╭─ Document text

Before: Murphy, P.J., and Gage and Wilder, JJ.
PER CURIAM.
This is an action brought pursuant to the Freedom of Information Act, MCL 15.231 et seq.;
MSA 4.1801 et seq. Following a bench trial, the trial court found that defendant township released all
documents requested by plaintiffs that existed and were in defendant’s possession before being served
with this lawsuit. Plaintiffs appeal as of right arguing that the trial court erred in failing to award them
attorney fees and punitive damages under the act. We affirm.
Initially, plaintiffs argue that the trial court erred by failing to award them attorney fees. The trial
court’s decision regarding an award of attorney fees to the prevailing party in an FOIA action is
reviewed for an abuse of discretion. Messenger v Ingham Co Prosecutor, 232 Mich App 633, 647;
591 NW2d 393 (1998). The trial court in this case did not abuse its discretion in refusing to award
attorney fees. While the township was untimely with two of three responses to the FOIA requests,
plaintiffs’ lawsuit was neither necessary to their receipt of the documents nor caused defendant to
release the documents. Rather, all the items were received by plaintiffs before service of the lawsuit on
the township.

╰─

* Questions to answer:
• a. List the surnames of the judges named in the court opinion excerpt.
• b. Quote the lines of the records from the one containing "ووهوا هوا جينغ" through the end of the records, inclusive, leaving out the pictures.

╭─ Material for this exercise

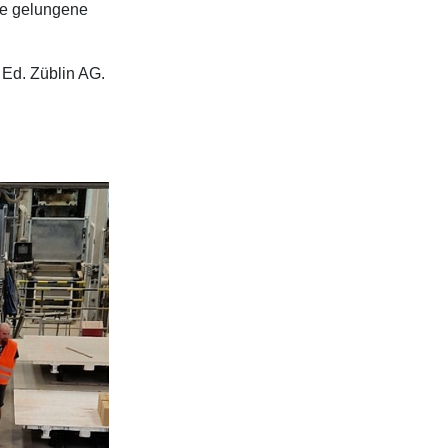
ie gelungene
 Ed. Züblin AG.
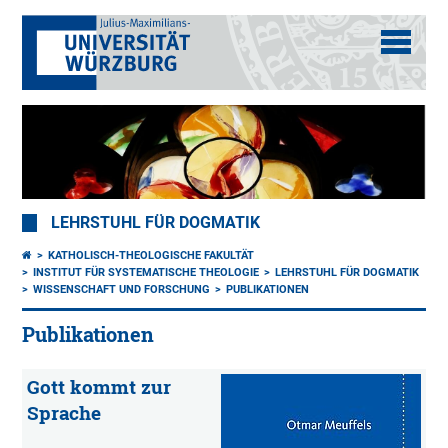
LEHRSTUHL FÜR DOGMATIK
KATHOLISCH-THEOLOGISCHE FAKULTÄT
INSTITUT FÜR SYSTEMATISCHE THEOLOGIE
LEHRSTUHL FÜR DOGMATIK
WISSENSCHAFT UND FORSCHUNG
PUBLIKATIONEN
Publikationen
Gott kommt zur
Sprache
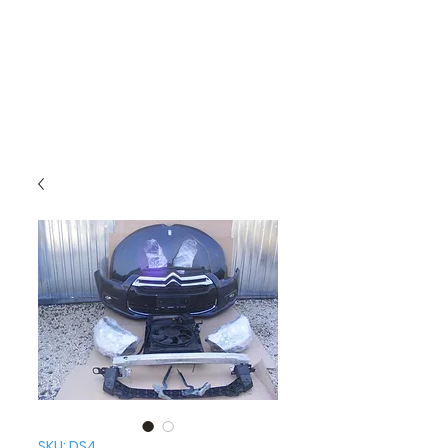
SKU: DS4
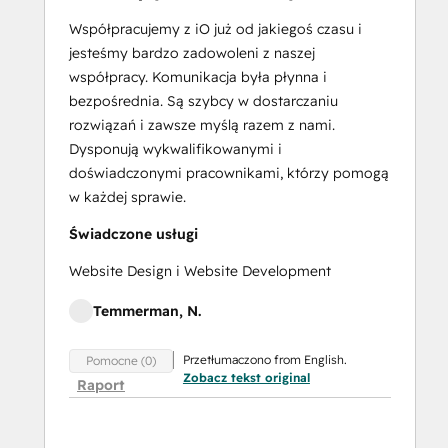
Training:
Strategies
Współpracujemy z iO już od jakiegoś czasu i
for
jesteśmy bardzo zadowoleni z naszej
Developing
współpracy. Komunikacja była płynna i
a
bezpośrednia. Są szybcy w dostarczaniu
Successful
rozwiązań i zawsze myślą razem z nami.
Modern
Dysponują wykwalifikowanymi i
Sales
doświadczonymi pracownikami, którzy pomogą
Team
w każdej sprawie.
Salesforce
Świadczone usługi
Integration
Certification
Website Design i Website Development
SEO
Temmerman, N.
SEO II
Service
Przetłumaczono from English.
Pomocne (0)
Hub
Zobacz tekst original
Raport
Demo
Certification
Service Hub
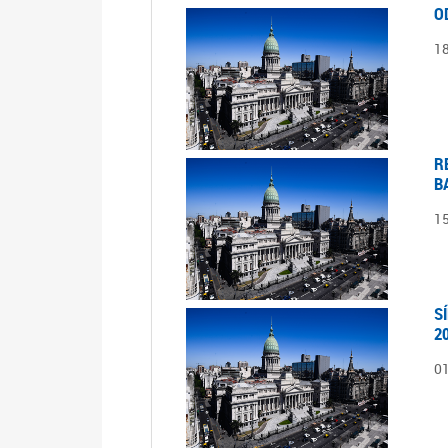
O
1
R
B
1
S
2
0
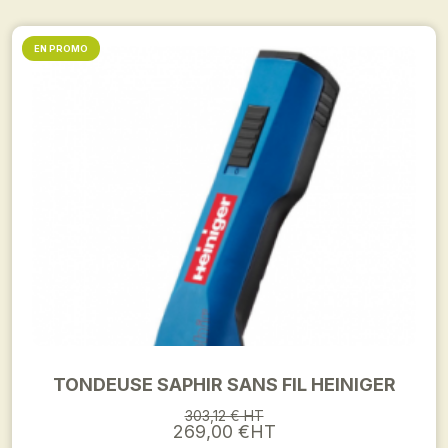
EN PROMO
TONDEUSE SAPHIR SANS FIL HEINIGER
303,12 € HT
269,00 €HT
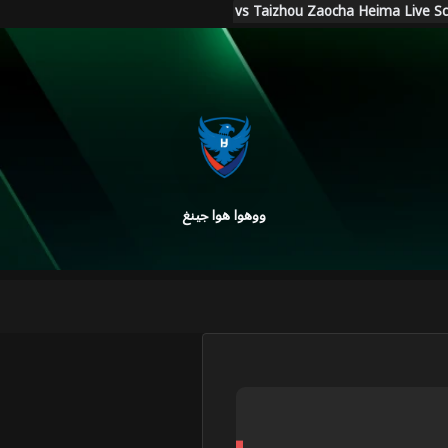
ووهوا هوا جينغ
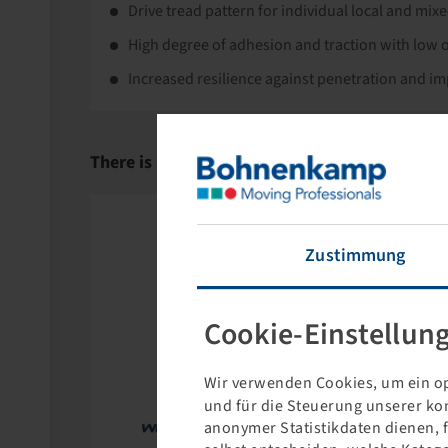
Drive tread pattern for individual local and mixe
High degree of adhesion and traction with low o
Increased resilience against penetration and i
There is a successor for this product:
Zustimmung
Cookie-Einstellun
Wir verwenden Cookies, um ein op
und für die Steuerung unserer ko
anonymer Statistikdaten dienen, 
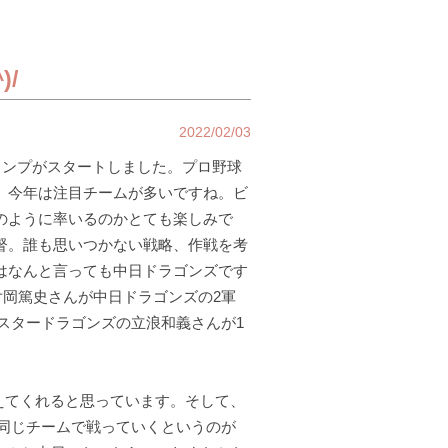
/
2022/02/03
ャンプがスタートしました。プロ野球
。今年は注目チームが多いですね。ビ
のように率いるのかとても楽しみで
督。誰も思いつかない戦略、作戦を考
はなんと言っても中日ドラゴンズです
」の片岡篤史さんが中日ドラゴンズの2軍
スタードラゴンズの立浪和義さんが1
変えてくれると思っています。そして、
て同じチームで戦っていくというのが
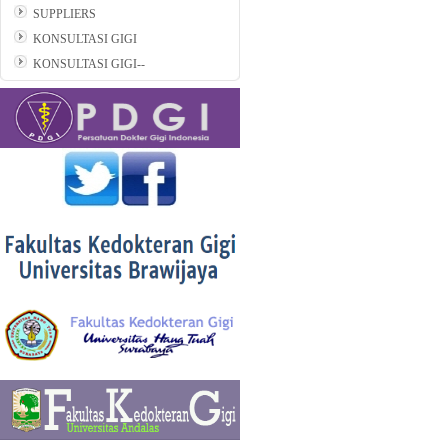
SUPPLIERS
KONSULTASI GIGI
KONSULTASI GIGI--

╰─

* Results for the exercise:
• a. Murphy, Gage, Wilder

• b.
ووهوا هوا جينغ
Drive tread pattern for individual local and mixe
High degree of adhesion and traction with low o
Increased resilience against penetration and i
There is a successor for this product:
Zustimmung
Cookie-Einstellun
Wir verwenden Cookies, um ein op
und für die Steuerung unserer ko
anonymer Statistikdaten dienen, 
/
2022/02/03
ャンプがスタートしました。プロ野球
。今年は注目チームが多いですね。ビ
のように率いるのかとても楽しみで
督。誰も思いつかない戦略、作戦を考
はなんと言っても中日ドラゴンズです
」の片岡篤史さんが中日ドラゴンズの2軍
スタードラゴンズの立浪和義さんが1
変えてくれると思っています。そして、
て同じチームで戦っていくというのが
SUPPLIERS
KONSULTASI GIGI
KONSULTASI GIGI--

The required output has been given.